Penangkapan dilakukan di Jalan Raya Lanto, Kelurahan Pallantikang, Kecamatan Bantaeng, Kabupaten Bantaeng. Operasi tersebut dipimpin langsung Kasat Reskrim Polres Bantaeng bersama personel Satreskrim dan Tim URC setelah memperoleh informasi mengenai keberadaan terduga pelaku.
Korban diketahui bernama Jusman (33), seorang anggota TNI AD yang berdomisili di Dusun Labbo, Kecamatan Tompobulu, Kabupaten Bantaeng. Sementara RS alias Anto merupakan warga Dusun Ongkoa, Desa Laikang, Kecamatan Mangarabombang, Kabupaten Takalar.

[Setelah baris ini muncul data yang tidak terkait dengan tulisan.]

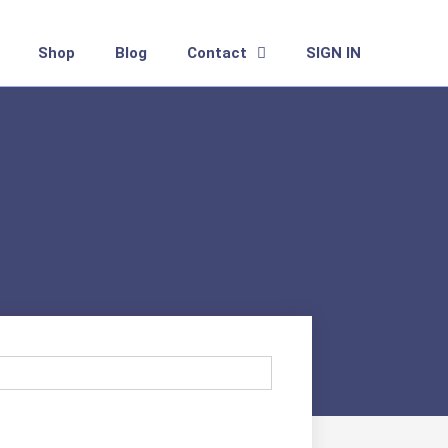
Shop
Blog
Contact
SIGN IN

Berdasarkan laporan korban, kasus ini bermula ketika korban meminjamkan uang sebesar Rp44,5 juta kepada terduga pelaku untuk keperluan uang panaik atau biaya pernikahan. Saat itu, pelaku berjanji akan mengembalikan seluruh dana tersebut dua hari setelah pesta pernikahan selesai.
Namun janji itu tidak pernah ditepati. Hingga tenggat waktu berlalu bahkan setelah laporan polisi dibuat, uang tersebut tak kunjung dikembalikan. Akibatnya, korban mengalami kerugian puluhan juta rupiah dan memilih menempuh jalur hukum.
Menindaklanjuti laporan tersebut, penyidik Satreskrim bersama Tim URC melakukan penyelidikan intensif dengan mengumpulkan keterangan saksi serta menelusuri keberadaan terduga pelaku.
Hasilnya, RS berhasil diamankan tanpa perlawanan dan langsung dibawa ke Mapolres Bantaeng untuk menjalani pemeriksaan lebih lanjut.
Dalam pemeriksaan awal, RS mengakui pernah meminta pinjaman uang panaik kepada korban. Polisi juga menyita dua unit telepon genggam yang diduga berkaitan dengan perkara tersebut sebagai barang bukti.
Saat ini penyidik masih melengkapi alat bukti dan berkas perkara guna proses hukum lebih lanjut. Polres Bantaeng menegaskan bahwa RS masih berstatus terduga pelaku, sehingga proses penanganan tetap mengedepankan asas praduga tak bersalah hingga adanya putusan pengadilan yang berkekuatan hukum tetap.